Step 12 of 12 · Feel Safe Again
The Safe Life You Are Building
The Safe Life You Are Building
Step 12 · 13 min
🎬 Video lesson coming soon
Twelve lessons in.
You have learned why the body holds what the mind avoided. You have been given tools for grounding, for processing, for grieving, for releasing shame, for rebuilding safety — inside and between people.
And you have done something quietly remarkable: you stayed. Lesson after lesson. Which means some part of you decided you were worth the effort of healing.
You were right.
Recovery from trauma is not linear — relapse into old patterns is normal and not failure
The difference between being triggered and being traumatised: the former is expected; the latter is the past
Building a personal trauma-informed self-care plan
When to seek professional support — and that seeking it is strength, not failure
Trauma recovery is not linear. This is perhaps the most important thing to understand as you carry this work forward.

> [PROVIDED INFORMATION]:
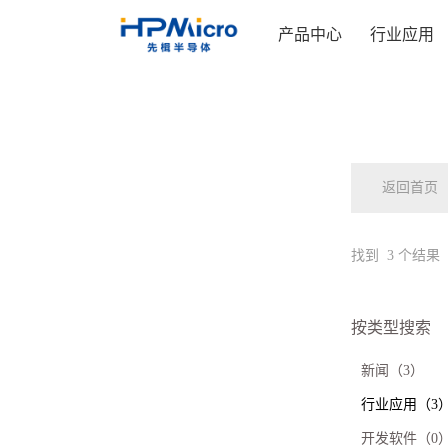
产品中心
行业应用
返回首页
找到
3
个结果
按类型搜索
新闻（3）
行业应用（3
开发软件（0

> [REQUIRED ACTIONS]:
1. List the things the lesson says you have been given tools for.
2. What does the lesson say seeking professional support is?

> [TASK-BY-TASK SOLUTIONS]:
1.
- Grounding
- Processing
- Grieving
- Releasing shame
- Rebuilding safety, inside and between people

2. Strength, not failure.